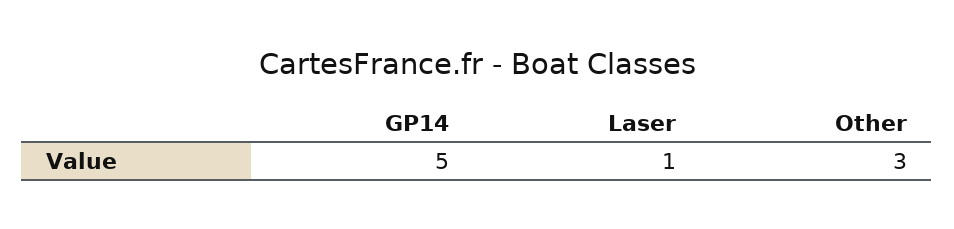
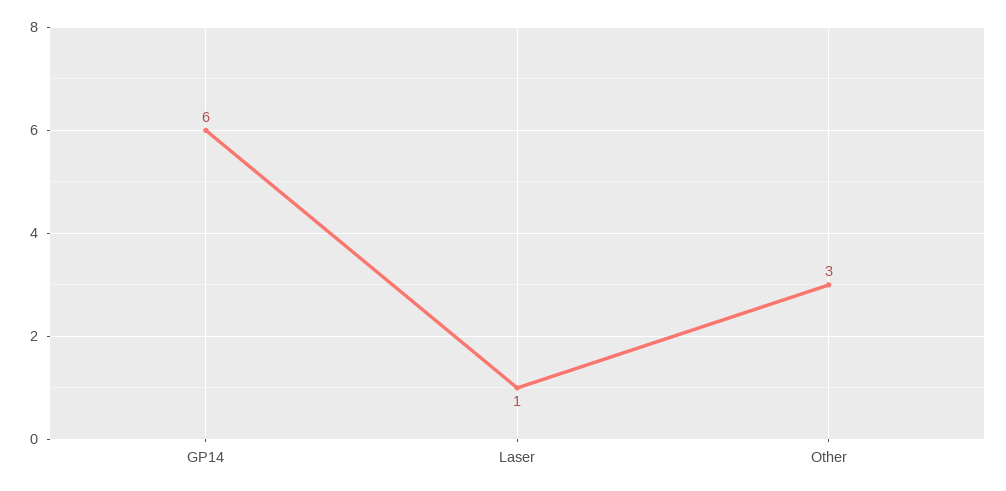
GP14: 5 -> 6

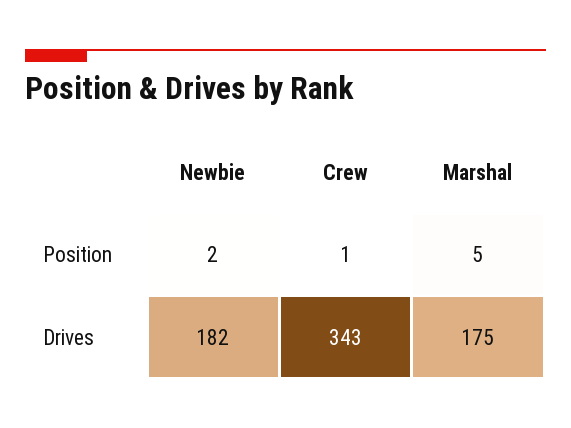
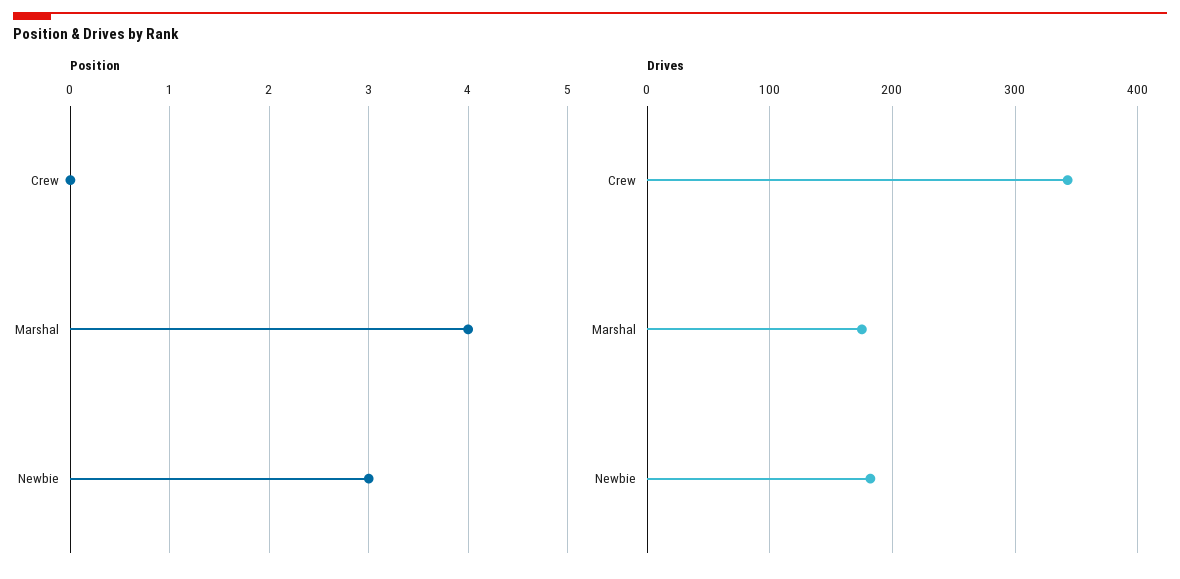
Position, Newbie: 2 -> 3
Position, Crew: 1 -> 0
Position, Marshal: 5 -> 4

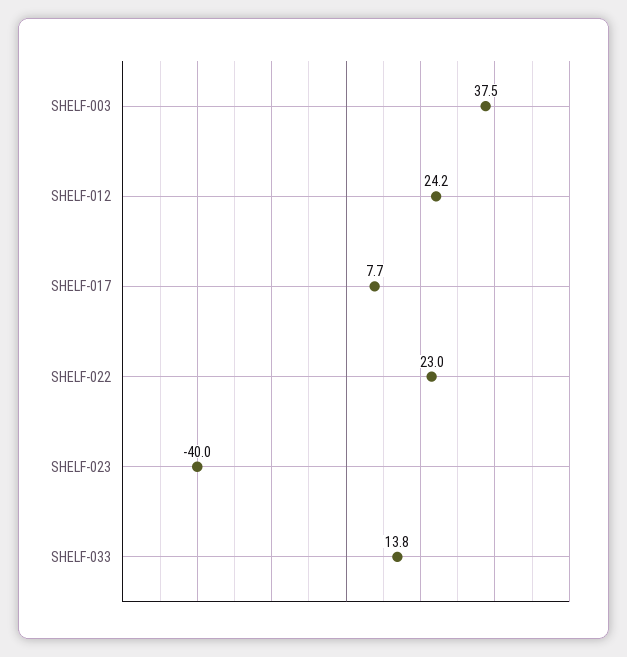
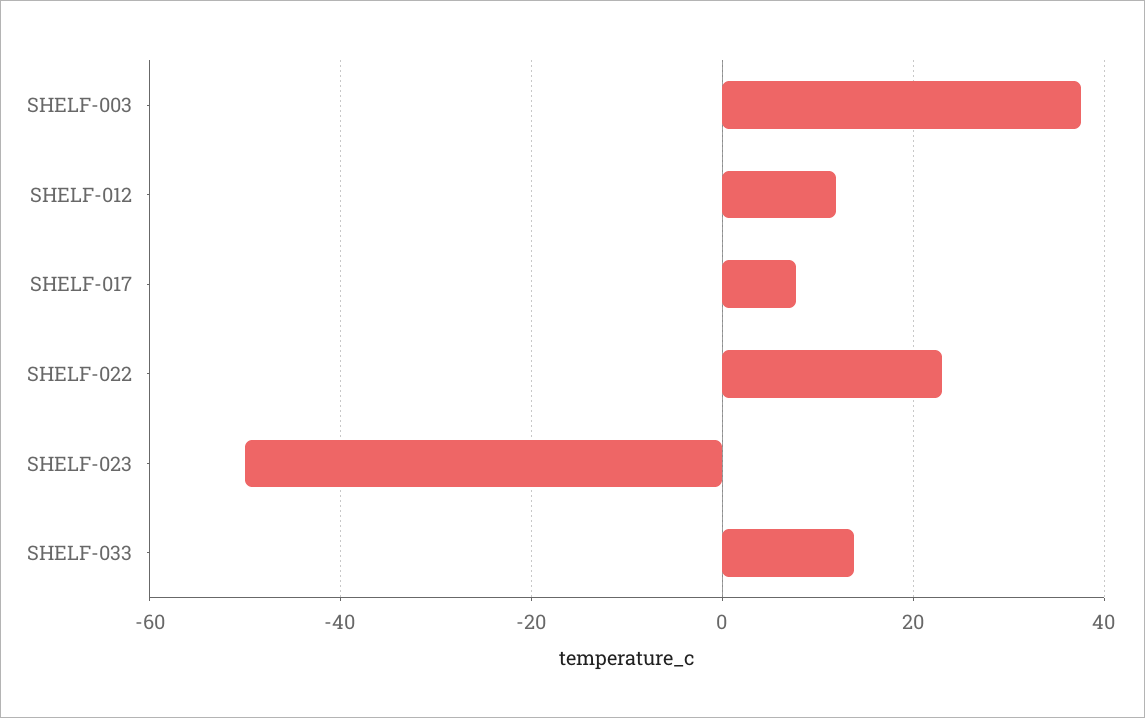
SHELF-012: 24.2 -> 12
SHELF-023: -40 -> -50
......
Pull each line containing "Position" from the records.

Position, Newbie: 2 -> 3
Position, Crew: 1 -> 0
Position, Marshal: 5 -> 4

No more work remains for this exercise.